• [Figure understanding tasks]:

/---

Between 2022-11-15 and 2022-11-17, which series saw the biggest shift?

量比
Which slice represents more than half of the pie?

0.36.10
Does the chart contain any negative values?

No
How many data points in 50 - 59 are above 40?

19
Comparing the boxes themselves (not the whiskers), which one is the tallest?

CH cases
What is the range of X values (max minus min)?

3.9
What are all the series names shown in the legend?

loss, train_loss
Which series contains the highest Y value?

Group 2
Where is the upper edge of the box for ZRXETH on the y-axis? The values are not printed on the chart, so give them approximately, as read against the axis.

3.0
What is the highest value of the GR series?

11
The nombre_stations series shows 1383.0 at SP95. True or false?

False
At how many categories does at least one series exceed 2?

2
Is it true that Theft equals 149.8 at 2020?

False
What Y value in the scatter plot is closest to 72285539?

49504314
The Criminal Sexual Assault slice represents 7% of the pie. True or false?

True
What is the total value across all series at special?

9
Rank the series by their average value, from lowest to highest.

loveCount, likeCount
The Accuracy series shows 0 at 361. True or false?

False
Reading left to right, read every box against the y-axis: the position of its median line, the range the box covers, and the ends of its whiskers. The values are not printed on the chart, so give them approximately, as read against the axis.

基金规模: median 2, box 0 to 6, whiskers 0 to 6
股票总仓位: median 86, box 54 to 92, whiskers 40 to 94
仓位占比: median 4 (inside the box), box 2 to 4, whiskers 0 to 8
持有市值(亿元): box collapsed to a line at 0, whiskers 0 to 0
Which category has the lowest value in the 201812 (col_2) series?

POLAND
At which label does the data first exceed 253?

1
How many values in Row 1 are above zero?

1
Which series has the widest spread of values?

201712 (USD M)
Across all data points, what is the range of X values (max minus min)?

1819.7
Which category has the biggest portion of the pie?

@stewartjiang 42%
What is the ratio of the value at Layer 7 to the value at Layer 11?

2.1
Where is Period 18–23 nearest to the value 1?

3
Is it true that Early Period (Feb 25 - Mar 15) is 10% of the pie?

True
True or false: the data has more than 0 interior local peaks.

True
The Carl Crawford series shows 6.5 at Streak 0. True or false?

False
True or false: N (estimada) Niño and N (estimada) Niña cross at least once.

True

\---

• [How to complete this task]: Write out the listing again with every "pie" switched to "donut", keeping everything else the same.

• [Exercise answer]:
Between 2022-11-15 and 2022-11-17, which series saw the biggest shift?

量比
Which slice represents more than half of the donut?

0.36.10
Does the chart contain any negative values?

No
How many data points in 50 - 59 are above 40?

19
Comparing the boxes themselves (not the whiskers), which one is the tallest?

CH cases
What is the range of X values (max minus min)?

3.9
What are all the series names shown in the legend?

loss, train_loss
Which series contains the highest Y value?

Group 2
Where is the upper edge of the box for ZRXETH on the y-axis? The values are not printed on the chart, so give them approximately, as read against the axis.

3.0
What is the highest value of the GR series?

11
The nombre_stations series shows 1383.0 at SP95. True or false?

False
At how many categories does at least one series exceed 2?

2
Is it true that Theft equals 149.8 at 2020?

False
What Y value in the scatter plot is closest to 72285539?

49504314
The Criminal Sexual Assault slice represents 7% of the donut. True or false?

True
What is the total value across all series at special?

9
Rank the series by their average value, from lowest to highest.

loveCount, likeCount
The Accuracy series shows 0 at 361. True or false?

False
Reading left to right, read every box against the y-axis: the position of its median line, the range the box covers, and the ends of its whiskers. The values are not printed on the chart, so give them approximately, as read against the axis.

基金规模: median 2, box 0 to 6, whiskers 0 to 6
股票总仓位: median 86, box 54 to 92, whiskers 40 to 94
仓位占比: median 4 (inside the box), box 2 to 4, whiskers 0 to 8
持有市值(亿元): box collapsed to a line at 0, whiskers 0 to 0
Which category has the lowest value in the 201812 (col_2) series?

POLAND
At which label does the data first exceed 253?

1
How many values in Row 1 are above zero?

1
Which series has the widest spread of values?

201712 (USD M)
Across all data points, what is the range of X values (max minus min)?

1819.7
Which category has the biggest portion of the donut?

@stewartjiang 42%
What is the ratio of the value at Layer 7 to the value at Layer 11?

2.1
Where is Period 18–23 nearest to the value 1?

3
Is it true that Early Period (Feb 25 - Mar 15) is 10% of the donut?

True
True or false: the data has more than 0 interior local peaks.

True
The Carl Crawford series shows 6.5 at Streak 0. True or false?

False
True or false: N (estimada) Niño and N (estimada) Niña cross at least once.

True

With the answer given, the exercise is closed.